La nature même de ces infractions doit mettre en lumière la volonté de la classe dirigeante à abuser de sa position pour renforcer sa domination et protéger ses intérêts privés. Cette démarche, qui n’est théoriquement pas sans risque, est également l’occasion d’observer une solidarité entre les différents membres de la classe dirigeante. Ainsi, de la même façon qu’Emmanuel Macron avait renouvelé toute sa confiance au garde des Sceaux après sa mise en examen, le ministre de l’Intérieur a également apporté son soutien personnel à Nicolas Sarkozy dans l’affaire dite des écoutes, peignant l’ancien Président de la République comme un « homme honnête » (malgré les quatre procédures judiciaires dont il fait actuellement l’objet). Cette apparence de solidarité et de confiance poursuit en fait un objectif simple : il s’agit de maintenir une respectabilité de façade en condamnant de telles infractions en théorie, tout en contestant leur réalité en pratique, afin de donner l’impression d’une classe dirigeante intègre. L’action de la justice pourrait-elle mettre un terme à ces pratiques ? La réponse est négative, et ce principalement pour deux raisons. Tout d’abord, les peines encourues pour ce genre d’infraction sont faibles. À titre d’exemple, la peine encourue pour la prise illégale d’intérêt (article 432-12 du Code Pénal) est de 5 ans d’emprisonnement et 500 000 euros d’amende. Le calcul bénéfices/risques, ici, n’est pas difficile à effectuer. La seconde raison est plus subtile et plus grave. La magistrature, élitiste dans sa grande majorité, n’est pas étrangère aux intérêts de la classe dirigeante. La composition du Conseil d’État et de la Cour de Cassation, respectivement cours suprêmes administrative et judiciaire, en témoigne. Présente au plus profond du système judiciaire et administratif, la bourgeoisie a la capacité de modérer les peines et d’adoucir les jugements.

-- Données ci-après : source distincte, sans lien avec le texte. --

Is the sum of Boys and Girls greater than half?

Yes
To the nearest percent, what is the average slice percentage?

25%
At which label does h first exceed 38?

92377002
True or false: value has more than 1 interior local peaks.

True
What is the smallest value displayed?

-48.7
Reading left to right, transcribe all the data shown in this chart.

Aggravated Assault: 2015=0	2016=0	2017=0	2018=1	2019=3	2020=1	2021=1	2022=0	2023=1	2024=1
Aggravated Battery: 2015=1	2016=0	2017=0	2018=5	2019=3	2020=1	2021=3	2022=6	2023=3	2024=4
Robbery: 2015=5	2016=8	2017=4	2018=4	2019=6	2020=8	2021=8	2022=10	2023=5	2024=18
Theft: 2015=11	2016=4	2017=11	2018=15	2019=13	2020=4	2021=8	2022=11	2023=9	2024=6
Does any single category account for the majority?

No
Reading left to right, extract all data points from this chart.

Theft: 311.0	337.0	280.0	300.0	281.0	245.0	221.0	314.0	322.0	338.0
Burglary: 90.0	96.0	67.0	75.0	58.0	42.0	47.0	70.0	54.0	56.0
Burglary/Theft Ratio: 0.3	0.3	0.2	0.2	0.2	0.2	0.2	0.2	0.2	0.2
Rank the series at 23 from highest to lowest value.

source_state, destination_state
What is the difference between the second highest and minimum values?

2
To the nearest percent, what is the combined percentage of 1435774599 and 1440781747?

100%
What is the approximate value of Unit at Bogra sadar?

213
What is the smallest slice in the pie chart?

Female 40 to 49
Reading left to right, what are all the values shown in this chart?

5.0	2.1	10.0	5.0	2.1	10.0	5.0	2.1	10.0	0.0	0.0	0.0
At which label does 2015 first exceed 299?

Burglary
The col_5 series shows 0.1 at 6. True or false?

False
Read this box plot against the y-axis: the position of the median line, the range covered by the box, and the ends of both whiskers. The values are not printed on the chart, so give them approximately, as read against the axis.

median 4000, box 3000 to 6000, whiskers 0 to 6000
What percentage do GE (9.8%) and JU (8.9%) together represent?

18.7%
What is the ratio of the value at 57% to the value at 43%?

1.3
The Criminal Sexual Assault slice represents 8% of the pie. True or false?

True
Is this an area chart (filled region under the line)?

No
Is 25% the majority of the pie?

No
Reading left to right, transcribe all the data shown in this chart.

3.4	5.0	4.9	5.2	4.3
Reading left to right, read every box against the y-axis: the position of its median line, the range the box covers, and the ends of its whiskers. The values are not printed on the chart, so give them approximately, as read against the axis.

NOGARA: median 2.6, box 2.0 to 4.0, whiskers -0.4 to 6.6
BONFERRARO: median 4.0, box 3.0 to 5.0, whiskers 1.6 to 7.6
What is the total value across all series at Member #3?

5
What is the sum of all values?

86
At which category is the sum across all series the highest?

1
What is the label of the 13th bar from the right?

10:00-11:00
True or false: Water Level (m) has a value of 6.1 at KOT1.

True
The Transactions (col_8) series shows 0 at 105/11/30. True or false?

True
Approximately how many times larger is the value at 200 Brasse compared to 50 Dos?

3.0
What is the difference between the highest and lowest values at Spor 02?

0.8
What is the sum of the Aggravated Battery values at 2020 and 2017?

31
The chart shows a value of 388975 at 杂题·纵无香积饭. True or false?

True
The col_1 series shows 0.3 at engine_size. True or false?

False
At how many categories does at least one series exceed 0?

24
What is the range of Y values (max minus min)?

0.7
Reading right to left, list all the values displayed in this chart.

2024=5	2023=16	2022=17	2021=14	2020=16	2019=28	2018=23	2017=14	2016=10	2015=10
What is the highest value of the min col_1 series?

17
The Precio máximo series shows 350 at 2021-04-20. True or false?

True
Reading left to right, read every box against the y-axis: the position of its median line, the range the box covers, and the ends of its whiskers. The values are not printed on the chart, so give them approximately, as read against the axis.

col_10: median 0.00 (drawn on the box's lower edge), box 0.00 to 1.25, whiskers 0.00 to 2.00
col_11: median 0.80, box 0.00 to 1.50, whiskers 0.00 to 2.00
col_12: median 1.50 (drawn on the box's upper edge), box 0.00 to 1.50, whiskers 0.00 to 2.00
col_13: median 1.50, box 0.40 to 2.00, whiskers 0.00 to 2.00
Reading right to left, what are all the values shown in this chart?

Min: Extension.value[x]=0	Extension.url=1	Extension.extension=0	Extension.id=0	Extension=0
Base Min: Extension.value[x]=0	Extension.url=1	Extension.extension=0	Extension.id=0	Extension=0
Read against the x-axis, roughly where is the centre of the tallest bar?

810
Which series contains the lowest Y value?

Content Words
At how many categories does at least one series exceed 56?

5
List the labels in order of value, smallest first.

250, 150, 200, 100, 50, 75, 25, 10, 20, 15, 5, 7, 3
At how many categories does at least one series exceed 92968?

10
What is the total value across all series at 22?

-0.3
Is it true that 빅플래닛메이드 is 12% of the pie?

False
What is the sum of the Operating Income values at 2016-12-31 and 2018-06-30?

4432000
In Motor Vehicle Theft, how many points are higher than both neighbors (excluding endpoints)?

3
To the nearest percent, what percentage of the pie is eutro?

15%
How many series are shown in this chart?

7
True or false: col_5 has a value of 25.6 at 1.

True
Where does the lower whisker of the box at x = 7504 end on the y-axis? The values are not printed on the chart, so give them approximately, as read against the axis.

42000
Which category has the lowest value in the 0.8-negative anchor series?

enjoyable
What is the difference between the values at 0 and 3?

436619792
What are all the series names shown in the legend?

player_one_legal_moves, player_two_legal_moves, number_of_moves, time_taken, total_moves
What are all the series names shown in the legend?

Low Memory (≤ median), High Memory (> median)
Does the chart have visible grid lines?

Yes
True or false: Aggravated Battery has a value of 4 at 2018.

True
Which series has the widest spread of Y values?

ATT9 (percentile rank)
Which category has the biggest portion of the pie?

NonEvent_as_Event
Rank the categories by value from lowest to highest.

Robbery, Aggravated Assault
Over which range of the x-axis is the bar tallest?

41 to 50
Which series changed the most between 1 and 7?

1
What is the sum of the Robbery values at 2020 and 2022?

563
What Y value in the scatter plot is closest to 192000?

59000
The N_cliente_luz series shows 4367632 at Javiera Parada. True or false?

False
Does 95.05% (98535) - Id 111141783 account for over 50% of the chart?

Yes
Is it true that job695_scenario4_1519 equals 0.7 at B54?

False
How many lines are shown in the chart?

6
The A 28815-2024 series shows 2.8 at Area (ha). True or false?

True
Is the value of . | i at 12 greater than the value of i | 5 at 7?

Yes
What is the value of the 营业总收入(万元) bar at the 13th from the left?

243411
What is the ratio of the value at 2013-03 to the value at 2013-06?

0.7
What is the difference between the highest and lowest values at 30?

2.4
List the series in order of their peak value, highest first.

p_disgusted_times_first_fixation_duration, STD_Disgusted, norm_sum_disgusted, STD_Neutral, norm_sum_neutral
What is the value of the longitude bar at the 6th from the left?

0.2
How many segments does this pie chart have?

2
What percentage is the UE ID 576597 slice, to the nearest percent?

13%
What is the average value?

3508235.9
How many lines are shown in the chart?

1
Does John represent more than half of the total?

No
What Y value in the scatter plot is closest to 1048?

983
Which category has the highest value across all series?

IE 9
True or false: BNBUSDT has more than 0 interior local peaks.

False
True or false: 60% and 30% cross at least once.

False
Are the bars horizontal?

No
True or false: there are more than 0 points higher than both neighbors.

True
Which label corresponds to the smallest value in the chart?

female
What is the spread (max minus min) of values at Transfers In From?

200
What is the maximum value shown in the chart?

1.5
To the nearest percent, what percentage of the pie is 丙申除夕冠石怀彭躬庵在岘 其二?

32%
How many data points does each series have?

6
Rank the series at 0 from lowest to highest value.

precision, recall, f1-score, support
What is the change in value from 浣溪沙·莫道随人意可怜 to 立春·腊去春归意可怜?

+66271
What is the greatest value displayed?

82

Ainsi, Patrick Balkany a-t-il été condamné à seulement quatre ans de prison dont un avec sursis et dix ans d’inéligibilité pour blanchiment de fraude fiscale et corruption. La cour d’appel de Paris décidera de rendre sa liberté à Patrick Balkany cinq mois après le début de sa détention, pour des raisons de santé. Ces affaires et leur traitement par la classe dirigeante, ainsi que l’inaction de la justice, doivent mettre en lumière la volonté délétère de l’État bourgeois de maintenir en place son système capitaliste, dont le fonctionnement est fondé sur l’inégalité de traitement entre les différentes classes, système dont les seuls bénéficiaires sont les bourgeois eux-mêmes. La protection de leurs intérêts mais également l’expansion de leurs richesses est assurée par ce système verrouillé à tous les niveaux au détriment des besoins du peuple-travailleur. Les fraudes fiscales, les omissions de déclaration de patrimoine, les prises illégales d’intérêt et malversations de toutes sortes révèlent que les travailleurs et les travailleuses n’ont rien à attendre du système capitaliste et de son État bourgeois, et que la question n’est pas de les réformer ou les réguler, mais bien de les renverser.